In the simplest arrangement under the GDPR, the website owner is the data controller, the ad tag or analytics vendor is the processor, and the CDNs function as “subprocessors”. The GDPR places requirements on processors when they use subprocessors.
We at Blockmetry built Personal Data Auditor to help data protection professionals audit and monitor in real time their contracts with processors, which includes auditing their subprocessors.
We’ve found several infrastructure providers that raise privacy questions based on how they publicly communicate their practices and products. We will use only two examples from the ones we’ve found to illustrate the point.
Edgecast CDN is particularly interesting for two reasons:
- It is owned by Verizon (branded Verizon Digital Media Services), whose publishing and advertising solutions includes the injection of the Unique Identifier Header (UIDH) in HTTP request going to Verizon companies;
Simply due to the large number of publishers worldwide that embed Twitter tags, Edgecast sees a large portion of internet traffic, along with Twitter’s own cookies.

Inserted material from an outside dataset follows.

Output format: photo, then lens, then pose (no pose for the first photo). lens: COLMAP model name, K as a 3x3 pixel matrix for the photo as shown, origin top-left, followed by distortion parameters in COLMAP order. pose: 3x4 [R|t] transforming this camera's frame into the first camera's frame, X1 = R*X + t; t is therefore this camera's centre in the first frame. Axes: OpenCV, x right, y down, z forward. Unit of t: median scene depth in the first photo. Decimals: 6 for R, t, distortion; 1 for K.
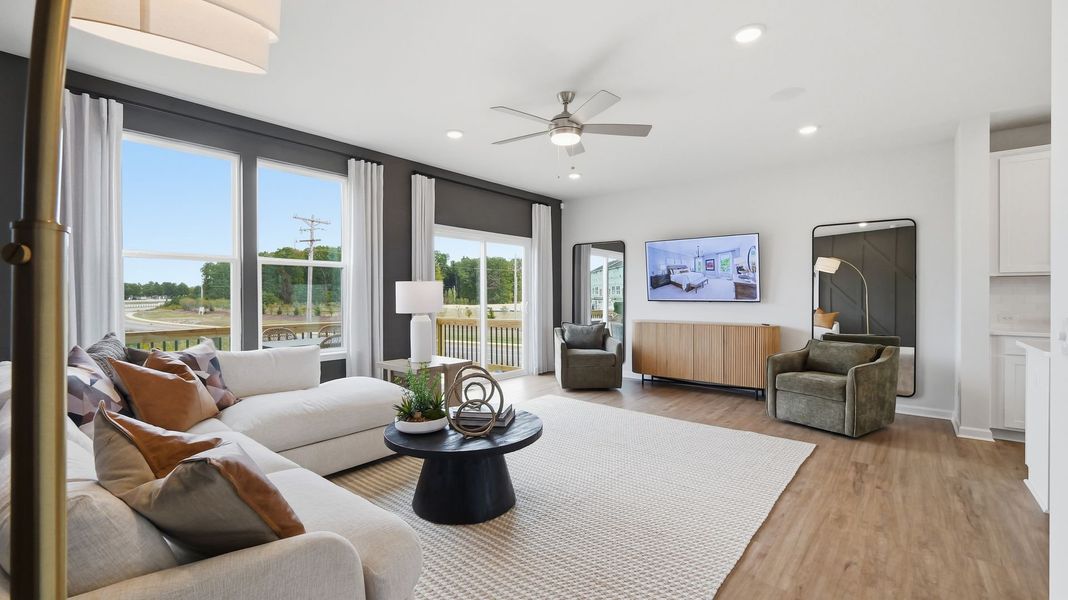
lens RADIAL K [[453.9, 0, 534.0], [0, 453.9, 300.0], [0, 0, 1]] dist [-0.000588, -0.000146]
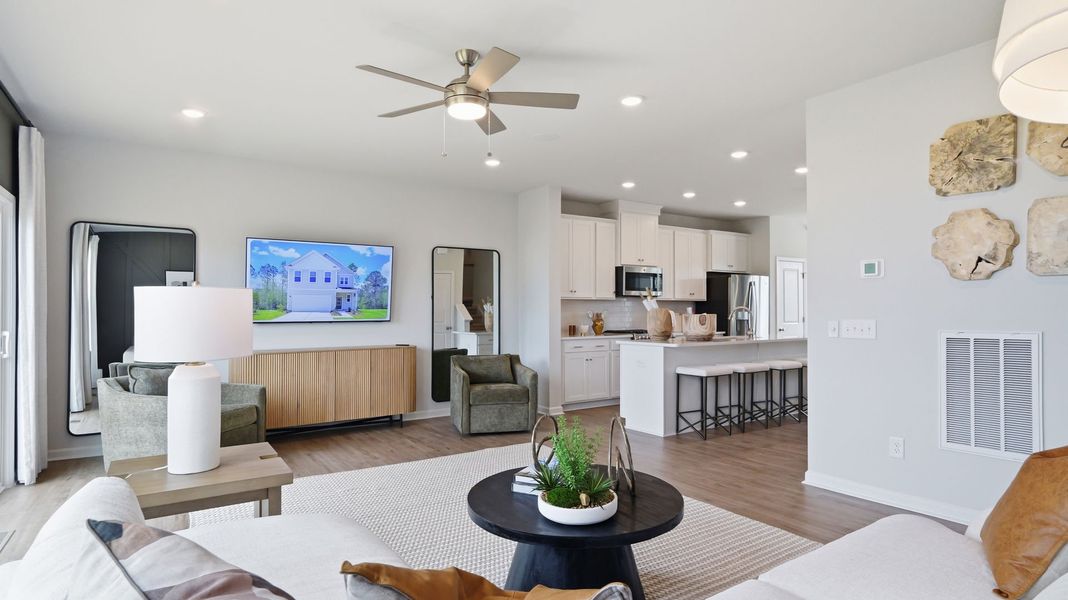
lens RADIAL K [[565.2, 0, 514.3], [0, 565.2, 306.3], [0, 0, 1]] dist [0.000590, -0.000101]
pose [[0.308750, 0.005269, 0.951128, -0.704183], [0.018767, 0.999756, -0.011631, -0.010280], [-0.950958, 0.021441, 0.308576, 0.554445]]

All three policies talk about using IP addresses and user-agent strings in a way that implies user profiling. For example:
- The Edgecast-specific policy says “EdgeCast uses IP addresses to…track user movement, and to gather broad demographic information for aggregate use”; and
- The international policy says, in section 4, “We use this information [defined to include IP addresses and user-agent strings]…to help us deliver more relevant Verizon marketing messages on our websites, on non-Verizon websites. The marketing messages may be delivered by our representatives, via email, or via other Verizon services or devices. This information is also used to tailor the content you see …”.
Further, Verizon’s advertising business, Verizon Media (formerly called Oath) is mentioned in some of the privacy policies above. Interestingly, Oath is clear they do use IP addresses for profiling users. If, and how, Edgecast’s use of IP addresses is related to Oath’s use is unclear.
Separately, Twitter itself sets cookies that are for the whole *.twitter.com domain. Edgecast sees these cookies in each HTTP request it serves. None of the privacy policies above explains if Edgecast ignores them or not.
Google Public Key Infrastructure
This one is a bit more circumstantial, but worth exploring as a real-world example of a well-known concern.
Google operates its own TLS/SSL certificate authority (CA), called Google PKI, that is used by many (perhaps all) Google websites for the TLS certificates. As is normal for a CA, it operates an OCSP responder that browsers can use to check the validity of TLS certificates they encounter. OCSP privacy concerns are not new, but Google PKI offers a particularly concerning situation.
To begin, some example Google services that use Google PKI:
- fonts.googleapis.com (*.googleapis.com) and fonts.gstatic.com (*.gstatic.com) which, together, serve Google Fonts and other Google-served assets;
- cdn.ampproject.org, which serves Google Accelerated Mobile Project assets; and
- Google ads and trackers including DoubleClick and Google Analytics.
Importantly, Google certainly has the means to combine OCSP server log data (which includes the IP address, and any other HTTP request headers they choose to log) with other personal data that it knows about its users – it’s all Google’s data after all. Without public commitments for organizational and technical measures that such combination will not happen, it is possible that OCSP checks can be used to track users as they browse non-Google pages that embed Google-served assets, even if those pages do not include Google Analytics or Google ads.
Consumers and businesses implicitly trust infrastructure providers, and most of the privacy conversation around ad and tracker blocking has centered on the ad and tracking vendors, not the underlying infrastructure providers that serve them. However, as shown above, this trust is potentially misplaced.
Infrastructure providers: The most important recommendation for infrastructure providers is to remove all ambiguity about the potential for tracking.
Website owners, as the data controllers, also need to publicly document answers to the types of questions raised above. After all, it is their responsibility to audit and document.